Seeking an intuitive explanation of the Mapping Class Group

Question

For a surface $S$ the mapping class group $MCG(S)$ of $S$ is defined as the group of isotopy classes of orientation preserving diffeomorphisms of $S$: $$MCG(S)=Diff^+(S)/Diff_0(S).$$

I understand this definition as well as all of its component pieces. What I don't understand is why this quotient is a natural thing to study.

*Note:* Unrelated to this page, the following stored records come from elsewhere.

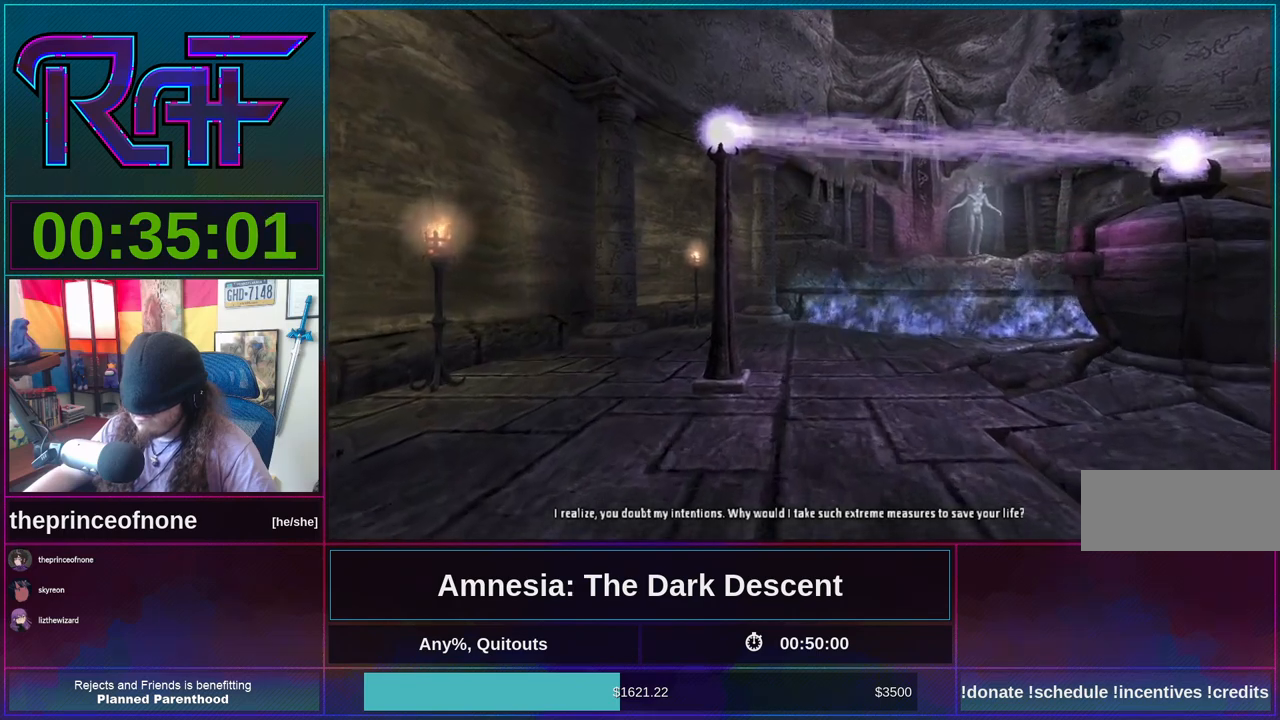
{"keys": ["w"], "mouse": [], "events": []}
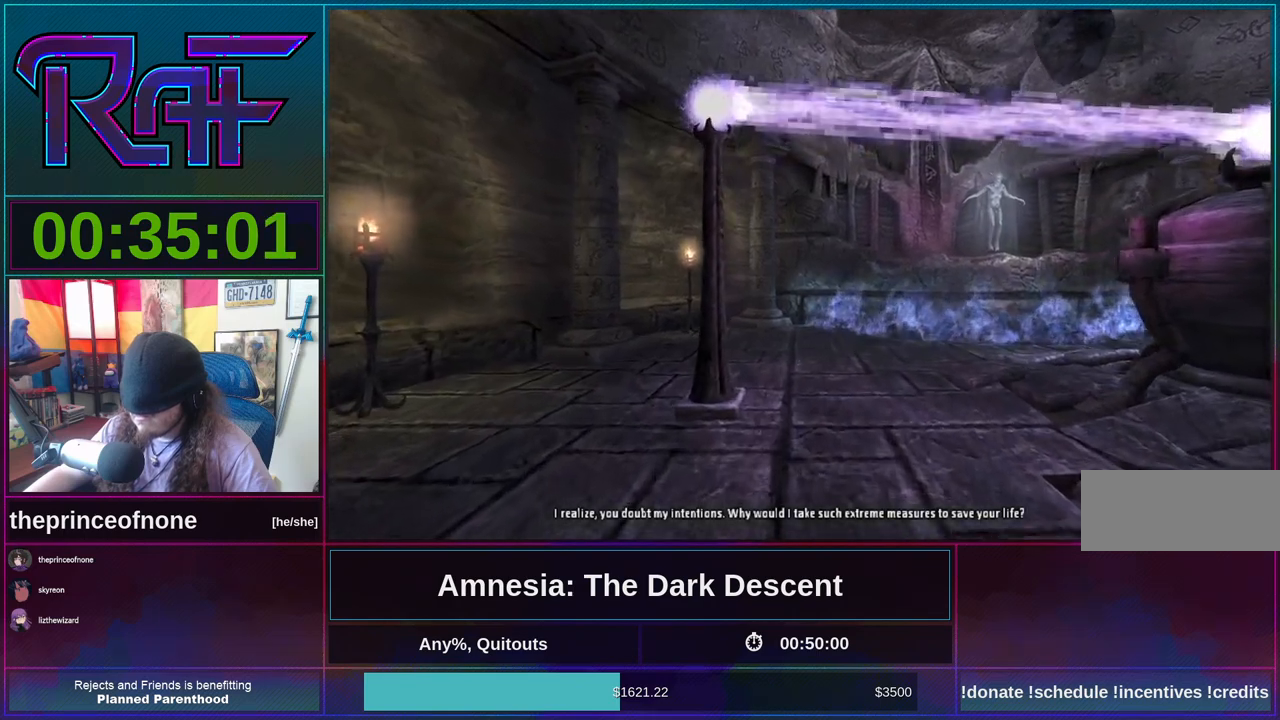
{"keys": ["w"], "mouse": [], "events": []}
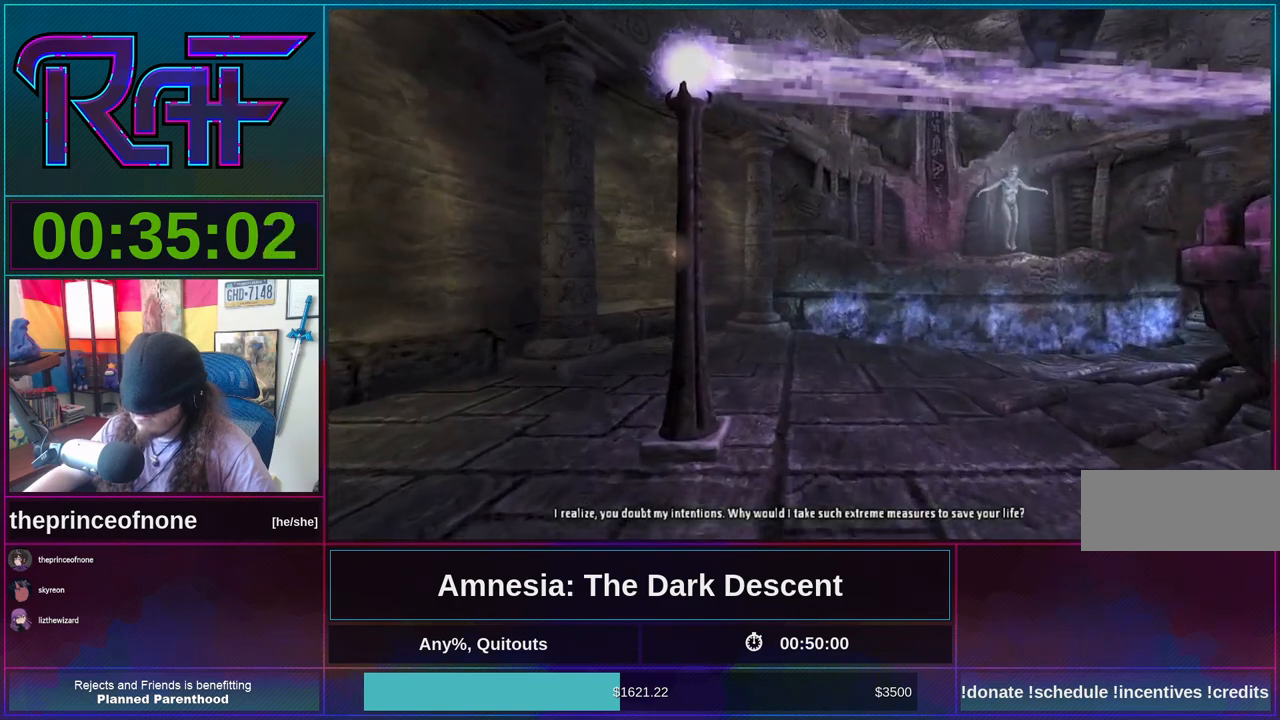
{"keys": ["w"], "mouse": [], "events": []}
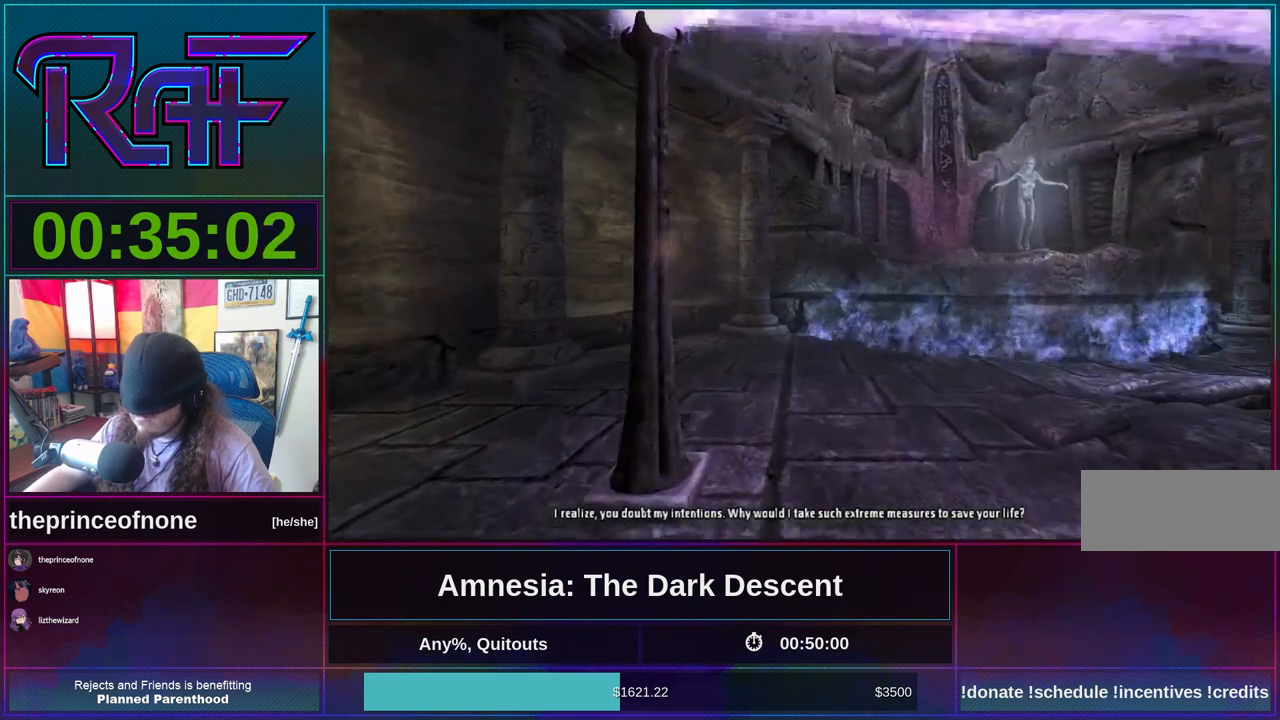
{"keys": [], "mouse": ["left"], "events": [[33, "w", "up"], [467, "mouse_left", "down"]]}
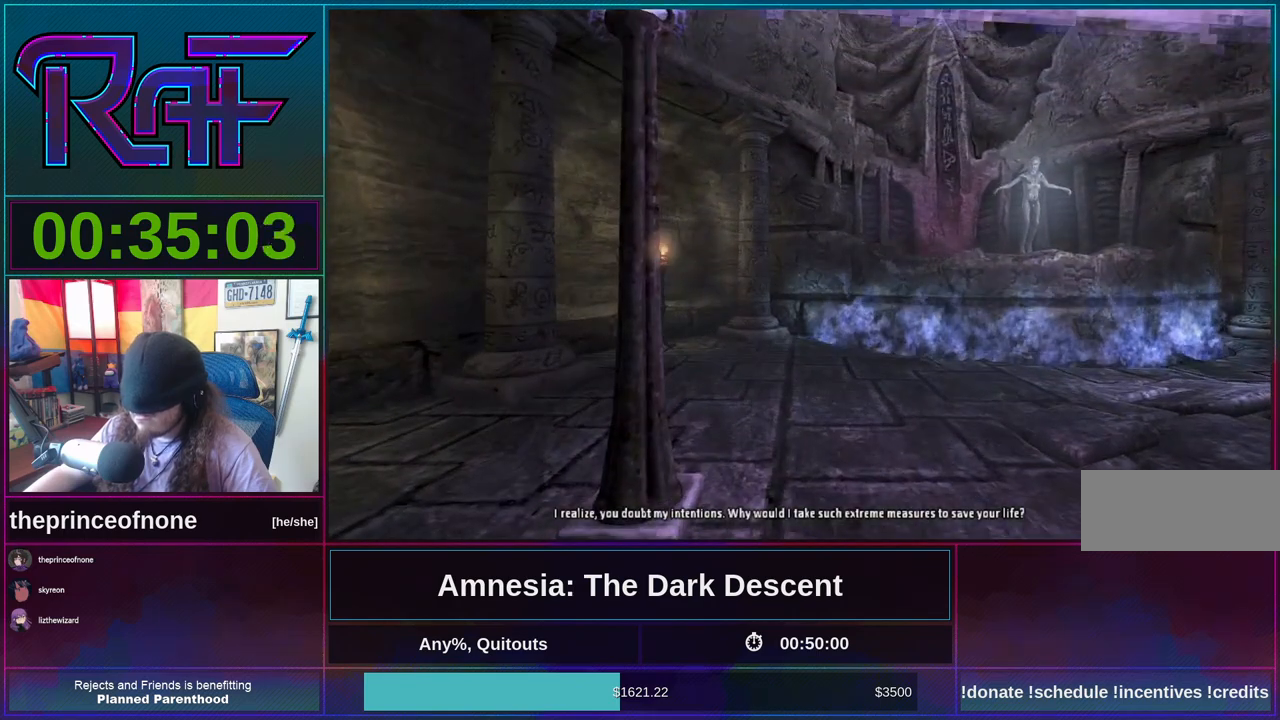
{"keys": [], "mouse": [], "events": [[467, "mouse_left", "up"]]}
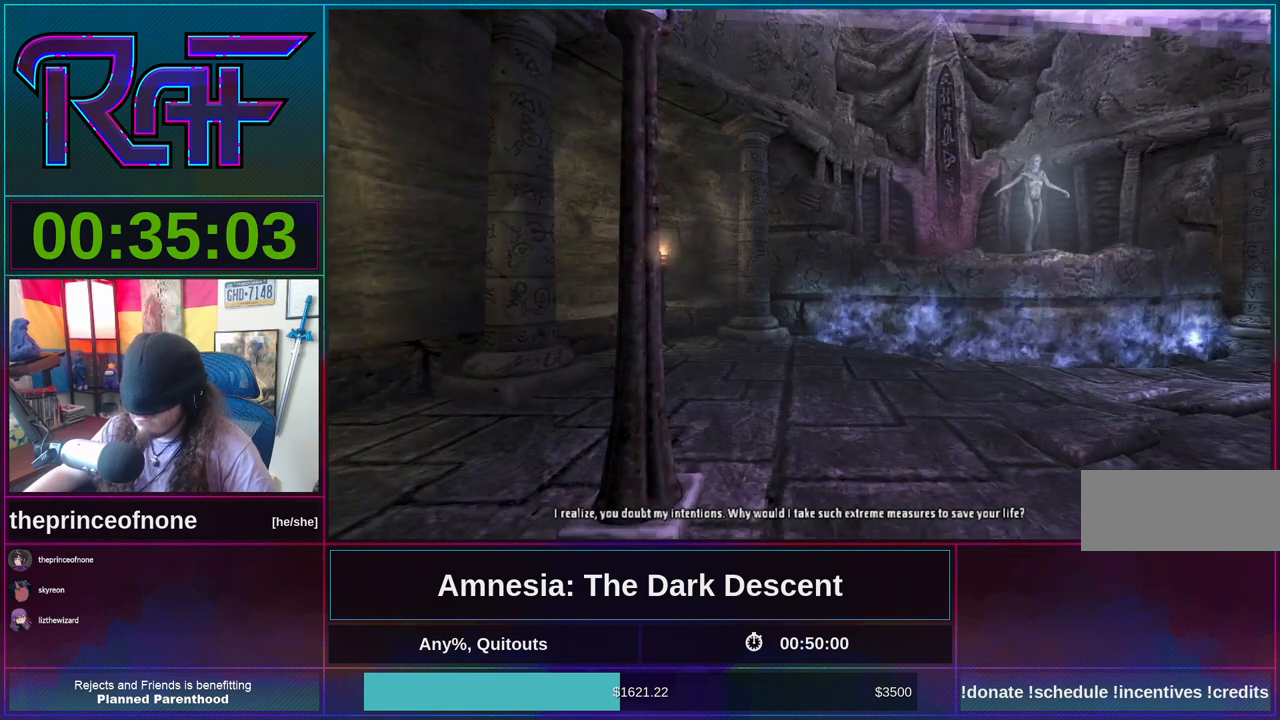
{"keys": [], "mouse": ["left"], "events": [[167, "a", "down"], [267, "a", "up"], [300, "mouse_left", "down"]]}
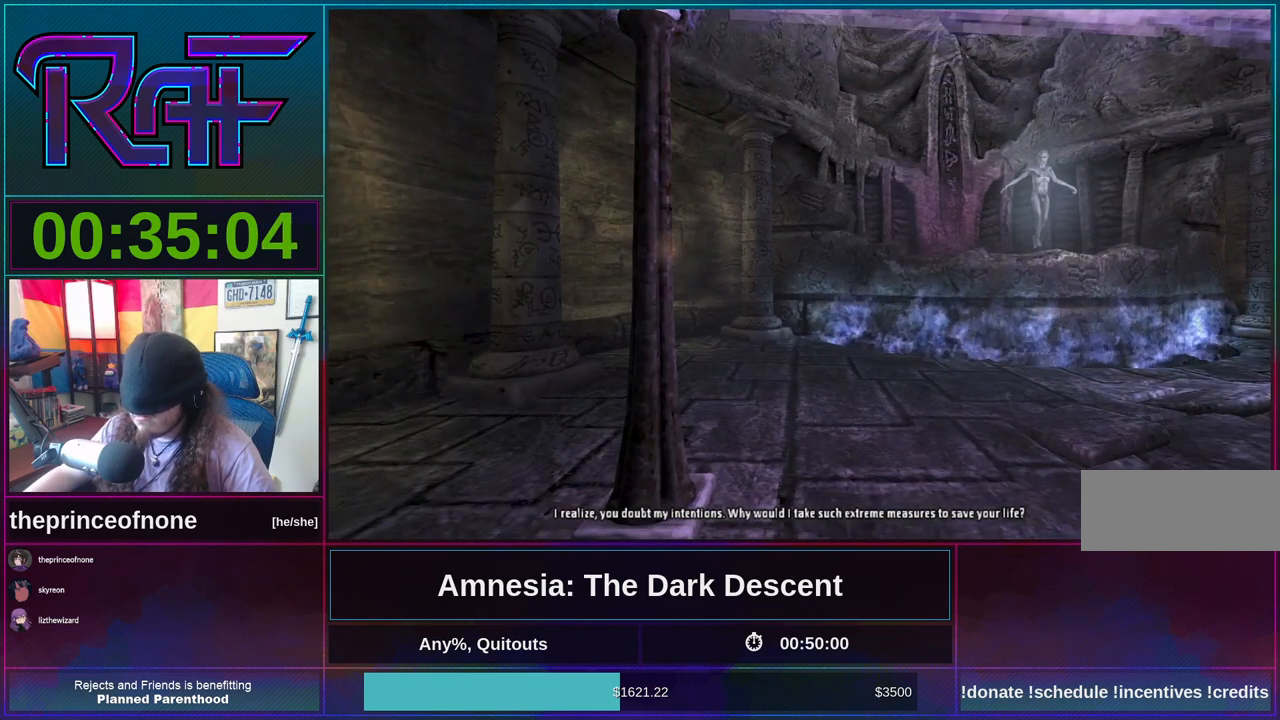
{"keys": [], "mouse": ["left"], "events": [[267, "mouse_left", "up"], [333, "a", "down"], [467, "a", "up"], [500, "mouse_left", "down"]]}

Specifically, I can see why the full diffeomorphism group $Diff(S)$ would be natural to study, and if $S$ happens to be orientable, I can see why it would be reasonable to restrict ones attention to $Diff^+(S)$. However, I don't see why the quotient is a natural or intuitive next step. Is there a good explanation why diffeomorphisms that are isotopic to the identity are 'uninteresting'? Thanks!

Answer 1

One reason is that elements of $\operatorname{Diff}_0(X)$ are diffeomorphisms $X \to X$ homotopic to the identity (through diffeomorphisms), so they act triviailly on homology, cohomology, and homotopy groups. From the point of view of algebraic topology, these maps aren't any different from $\operatorname{id} : X \to X$, so we identify them with $\operatorname{id}$ by forming the quotient $\operatorname{Diff}^+(X)/\operatorname{Diff}_0(X)$.

Another reason is that in some geometric constructions, only the homotopy class of the diffeomorphism matters, i.e. two isotopic diffeomorphisms give rise to isomorphic objects. One example where the mapping class group naturally arises is in the construction of mapping tori.

Let $X$ be a smooth manifold of dimension $n$, and $f : X \to X$ a diffeomorphism, then the mapping torus of $f$ is the quotient $M_f = X\times I/\sim$ where $(x, 0) \sim (f(x), 1)$. Intuitively, we construct the 'cylinder' $X\times [0, 1]$ and glue the ends together via the diffeomorphism $f$. The mapping torus is a smooth manifold of dimension $n+1$, and there is a map $p : M_f \to S^1$ given by $[(x, t)] \mapsto t$ which turns $M_f$ into a fiber bundle over $S^1$ with fiber $X$. Two diffeomorphisms which are isotopic give isomorphic fiber bundles, so there is a well-defined map between the mapping class group of $X$ and isomorphism classes of fiber bundles over $S^1$ with fiber $X$. A word of warning, this map is not injective; two elements of the mapping class group give the same isomorphism class of bundle if and only if they are conjugate.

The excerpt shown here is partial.